Efficient OLAP for Big Data
17 Oct 2018 Wednesday, 02:30 PM to 04:00 PM
COM2 Level 4
Executive Classroom, COM2-04-02
OLAP faces plenty of challenges in the era of big data. The exploded volume of the immutable data hinders OLAP system achieving high service level agreement. Further, the traditional OLAP system can hardly support new analysis patterns like temporal dependence discovery in user behavioral data. In this dissertation, we present a general framework for emerging OLAP system in a bottom-up manner, starting from the basic indexing component and the core analysis engine to a high-level database system.
The motivation of the first work is due to the fact that coarse granularity of data accesses and the heavy use of latches, indices in the B-tree family are not efficient for in-memory databases, especially in the context of today's multi-core architecture. Consequently, we study the parallelizability of skip lists for the parallel and concurrent environment, and present PSL, a Parallel in-memory Skip List that lends itself naturally to the multi-core environment, particularly with non-uniform memory access.

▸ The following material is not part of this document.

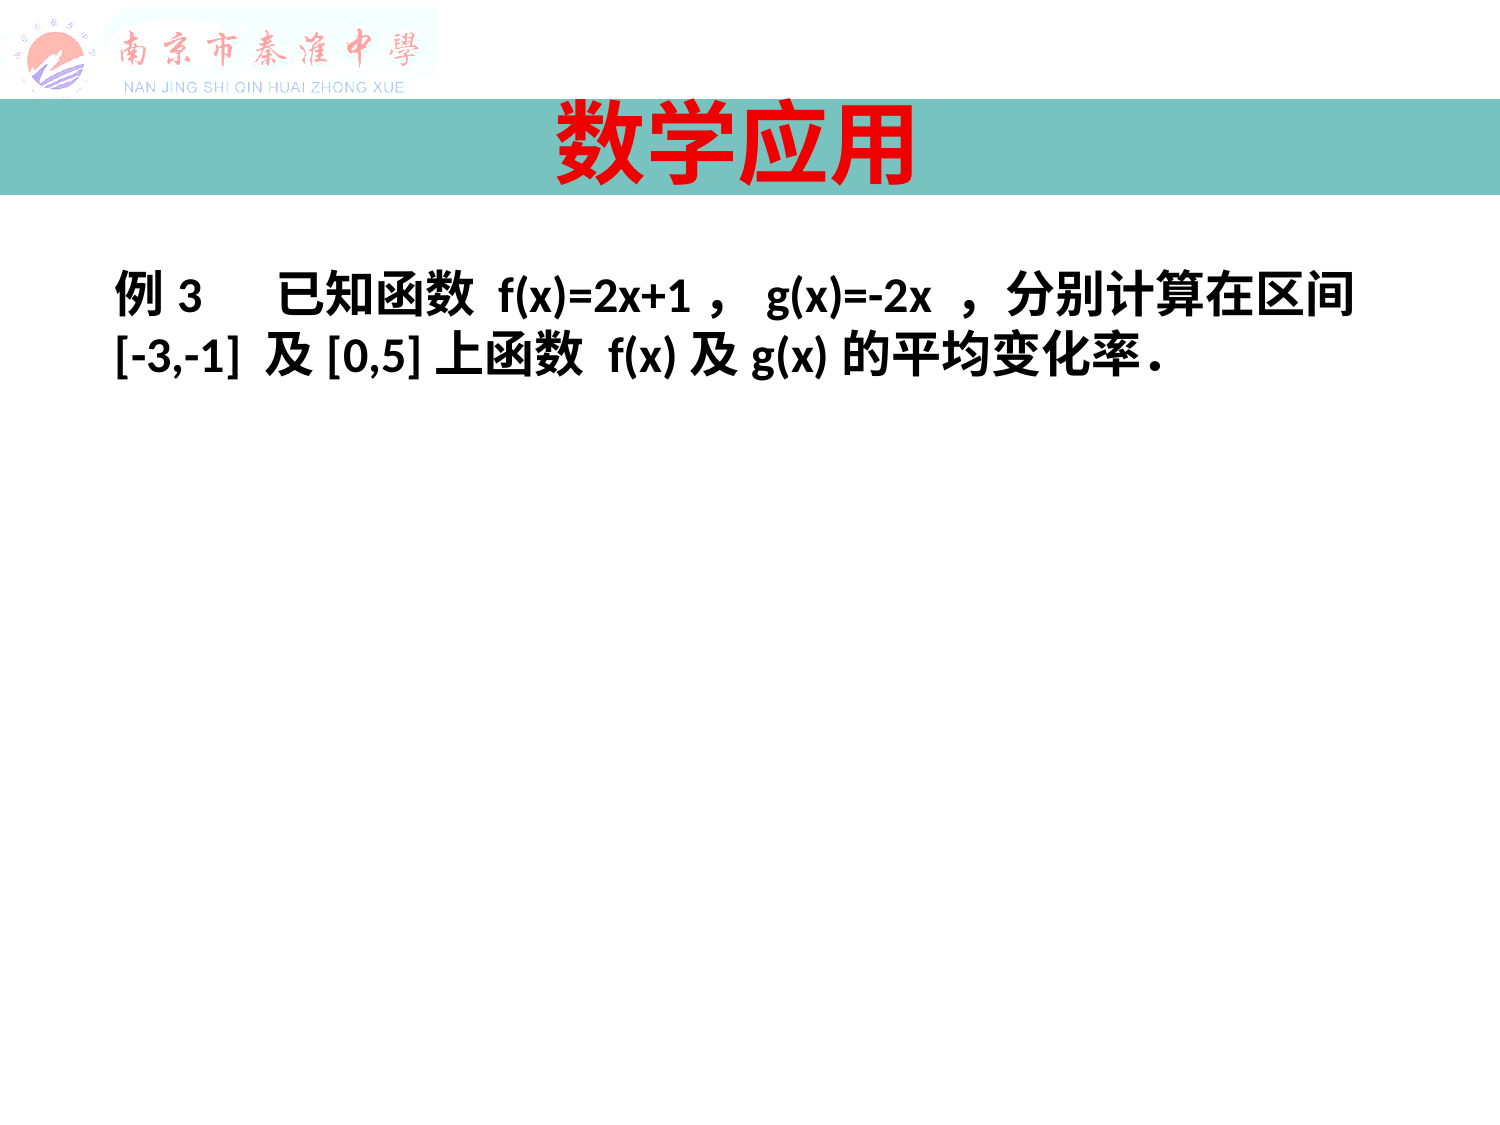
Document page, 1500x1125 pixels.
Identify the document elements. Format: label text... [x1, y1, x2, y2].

text_box 例3 已知函数 f(x)=2x+1，g(x)=-2x ，分别计算在区间 [-3,-1] 及[0,5]上函数 f(x)及g(x)的平均变化率． [100, 255, 1412, 390]
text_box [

Moreover, five state-of-the-art indices, including FAST, Masstree, BwTree, ART and PSL, are selected in a comprehensive evaluation study to explore the rationale behind the various design choices and implementation techniques. The performance study compares these indices from multiple perspectives, including query throughput, scalability, latency, memory consumption as well as cache/branch miss rate, using various query workloads with different characteristics. Our results indicate that there is no one-size-fits-all solution. For example, PSL achieves better query throughput for most settings, but occupies more memory space and can incur a large overhead in updating the index. Nevertheless, the huge performance gain renders the exploitation of modern hardware features indispensable for modern database indices.
In the second work, we present a new type of analysis pattern discovered in modern OLAP scenario. To analyze user behavior over time, it is useful to group users into cohorts, giving rise to cohort analysis. We identify several crucial limitations of current cohort analysis, motivated by the unmet need for temporal dependence discovery. To address these limitations, we propose a generalization that we call recurrent cohort analysis. We introduce a set of operators for recurrent cohort analysis and design access methods specific to these operators in both single-node and distributed environments. Through extensive experiments, we show that recurrent cohort analysis when implemented using the proposed access methods is up to six orders faster than one implemented as a layer on top of a database in a single-node setting, and two orders faster than one implemented using Spark SQL in a distributed setting. In future, a new system called Time-Dependent Data OLAP should be presented as the third work of this dissertation as the practical application of the previous works.